Política
Opinião
José Luís Delgado: Dupla moral
Não há termo de comparação entre o número de mortos e desaparecidos políticos no Brasil e os fuzilados nos paredões da ditadura cubana
Publicado: 13/12/2016 às 07:06
Por José Luís Delgado
Advogado
Que tal suprimir a liberdade de expressão e a liberdade de imprensa, fechar jornais, proibir terminantemente os sindicatos de fazer greves, acabar com os demais partidos, instituir o regime do partido único, mandar os adversários para a prisão ou para o exílio? Parecerá absurdo, criminoso, totalitário, antidemocrático? Pode-se tolerar um regime assim? Pior: pode-se louvá-lo, exaltá-lo, apontá-lo como modelo?
E se esse regime, além de eliminar a liberdade, também torturar os adversários, e até sistematicamente matá-los – sob qualquer pretexto (resistência, tiroteio, oposição) executando-os sumariamente, por exemplo, no paredão?
O regime militar brasileiro praticou esses atentados? E por isto é tão execrado? Mas a ditadura castrista em Cuba não fez o mesmo, ou até muitíssimo pior, e muitos não a louvam? É verdade que uma única morte praticada pelo governo basta para condená-lo inapelavelmente – mas não há termo de comparação entre o número de mortos e desaparecidos políticos no Brasil e os fuzilados nos paredões da ditadura cubana. Nem há termo de comparação entre a falta de liberdade lá e a reduzida liberdade que houve aqui; entre a supressão de todos os demais partidos políticos lá, e a manutenção, ainda que com restrições, dos partidos aqui; entre o número de exilados aqui e a quantidade estúpida de exilados lá.
Os dados foram escamoteados, mas os mais benevolentes levantamentos calculam em mais de 550 as execuções nos 6 primeiros meses da revolução – de adversários políticos e de companheiros de guerrilha tornados “contrarrevolucionários”. Em 1970 eram umas 5 mil. E terão chegado a 12 mil. Nos três primeiros anos, nada menos de 250 mil cubanos fugiram de Cuba. Só em 1980, foram 125 mil os que saíram da ilha, fazendo com que Miami quase virasse território cubano. Cuba é simplesmente, há 57 anos, a mais duradoura ditadura do mundo contemporâneo.
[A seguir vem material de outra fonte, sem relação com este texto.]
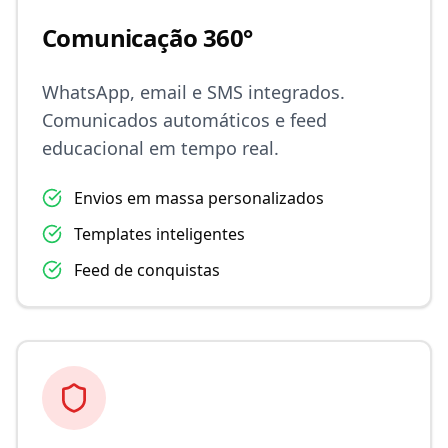
Comunicação 360°
WhatsApp, email e SMS integrados.
Comunicados automáticos e feed
educacional em tempo real.
Envios em massa personalizados
Templates inteligentes
Feed de conquistas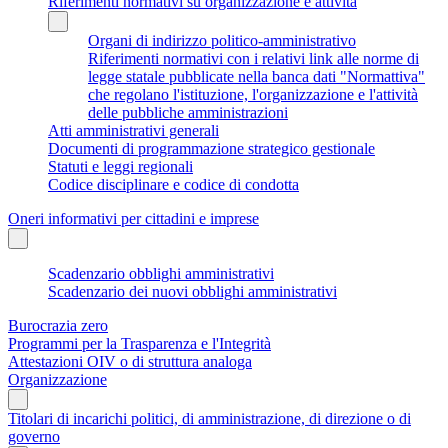
Riferimenti normativi su organizzazione e attività
Organi di indirizzo politico-amministrativo
Riferimenti normativi con i relativi link alle norme di
legge statale pubblicate nella banca dati "Normattiva"
che regolano l'istituzione, l'organizzazione e l'attività
delle pubbliche amministrazioni
Atti amministrativi generali
Documenti di programmazione strategico gestionale
Statuti e leggi regionali
Codice disciplinare e codice di condotta
Oneri informativi per cittadini e imprese
Scadenzario obblighi amministrativi
Scadenzario dei nuovi obblighi amministrativi
Burocrazia zero
Programmi per la Trasparenza e l'Integrità
Attestazioni OIV o di struttura analoga
Organizzazione
Titolari di incarichi politici, di amministrazione, di direzione o di
governo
O que há de espantoso relativamente a esse ditador Fidel, que acaba de deixar esta terra que encharcou com tanto sangue, é o louvor daqueles que, ao mesmo tempo, protestam com a mais veemente revolta contra os mesmíssimos abusos praticados, em muitíssimo menor escala, pelo outro lado. Quer dizer que se for em meu favor, pode? Se for com a alegação de que está lutando por uma sociedade mais fraterna e mais justa, pode? Que absoluto absurdo é esse, de, em nome de um futuro utópico (que chegará ou não), destruir o presente? Em nome da união nacional, pode extinguir os outros partidos, os que não compartilham minhas ideias? Só têm direito os que pensam igual aos governantes? Não há maior falsidade intelectual. Como ainda se dizem democratas? Como ousam dizer que defendem a liberdade e os direitos? Como querem se opor a regimes que os perseguem? Dois pesos e duas medidas. Dupla moral. Duplicidade de critérios, para dizer o mínimo. Cinismo e hipocrisia, isto sim.